Opinión
Bankia y la degeneración
Hace unos años, en plena oleada ejemplificadora y regeneracionista, pensé en escribir un panfleto titulado «Contra la regeneración». En un país en el que los tópicos más absurdos arraigan en la opinión pública y en sus creadores como si fueran evidencias absolutas, la cosa no tenía muchos visos de prosperar. Así fue, y cuando encontré editor, mucho tiempo después de la primera idea, ya se me habían pasado las ganas de escribirlo. La regeneración siguió su curso, como habría ocurrido en cualquier caso, y se fue articulando en dos frentes, el político y el judicial.
En cuanto al primero, hoy disfrutamos (por utilizar el verbo de moda en plena pandemia) de la nueva política regenerada. Y como todos hemos constatado, nunca, ni en los peores momentos de la historia democrática, habíamos alcanzado tal grado de degeneración. Era previsible. Cuanto más ejemplarizante y ejemplar se ha vuelto la conducta de los políticos, más bajo –en lo intelectual, pero también en lo ideológico y por su puesto en lo puramente político– han caído estos.
Lo judicial formaba parte de la batalla política, y en cierto sentido la precedía: en aquellos años, de los que todavía hay coletazos, se encausaba a cualquier responsable político, en particular del PP, y se le juzgaba y sentenciaba en los medios y en las «redes sociales» ante el tribunal de la opinión pública, con los ultra demagógicos criterios de la indignación entonces vigentes. Luego llegaron los juicios formales, y con ellos numerosas sentencias absolutorias y los archivos de otras tantas causas. La de Bankia es la última, pero ha venido precedida de muchas otras: la absolución del PP en la causa de la destrucción de los discos del ordenador, la de Camps y la de Ricardo Costa, la de José Torres Hurtado –alcalde del PP, entre otros muchos alcaldes puestos en la picota, alguno también del PSOE–, el archivo del caso que afectó a Ignacio González… Sin contar las sentencias absurdas, propias del más descabellado populismo judicial, como la de las «tarjetas black».

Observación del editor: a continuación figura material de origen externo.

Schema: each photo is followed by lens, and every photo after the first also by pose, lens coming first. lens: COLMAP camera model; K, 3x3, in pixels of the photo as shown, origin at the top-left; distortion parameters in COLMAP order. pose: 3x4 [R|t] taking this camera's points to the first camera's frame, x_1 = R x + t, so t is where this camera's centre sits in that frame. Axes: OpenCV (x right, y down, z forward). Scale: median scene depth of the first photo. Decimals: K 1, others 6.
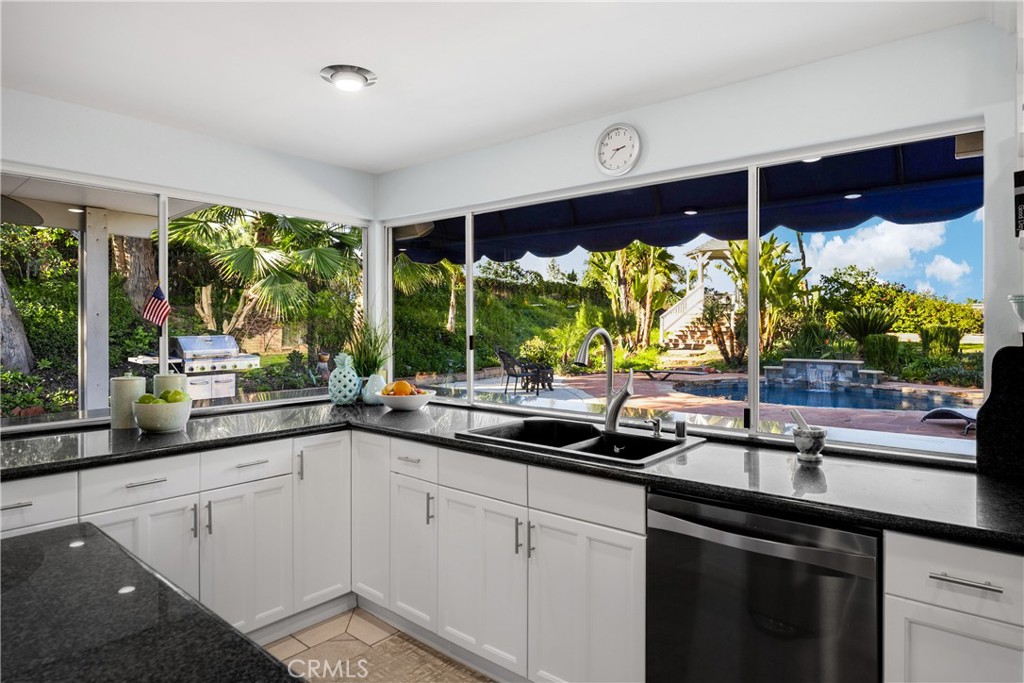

Además del activismo de los jueces, entre las causas están la judicialización de la política, la vigencia de una figura como la «acusación popular» y la voluntad decidida de demoler el régimen del 78, una empresa que prosigue a buen ritmo. Sembrar la desconfianza en la política lleva a atizar el rencor hacia quienes la ejercen –seres casi innombrables que llamamos «políticos»– ha llevado, como es lógico, al abandono de la política por parte de los mejores. En esas seguimos. Ahora habrá que empezar a recomponer la escena desde muy atrás, reconstruyendo lo que nunca se tenía que haber destrozado, sin contar las vidas machacadas y el honor mancillado de tantas personas y de tantas familias. Una sociedad no puede vivir en la indignación y el insulto perpetuos, ni siquiera en estos tiempos tan revueltos. Para eso, habrá que empezar a hablar de otro modo de la política, y a ejercerla, también, de otra manera. Pero es interesante comprobar que los regeneradores se han abrasado en su propia hoguera antes que nadie.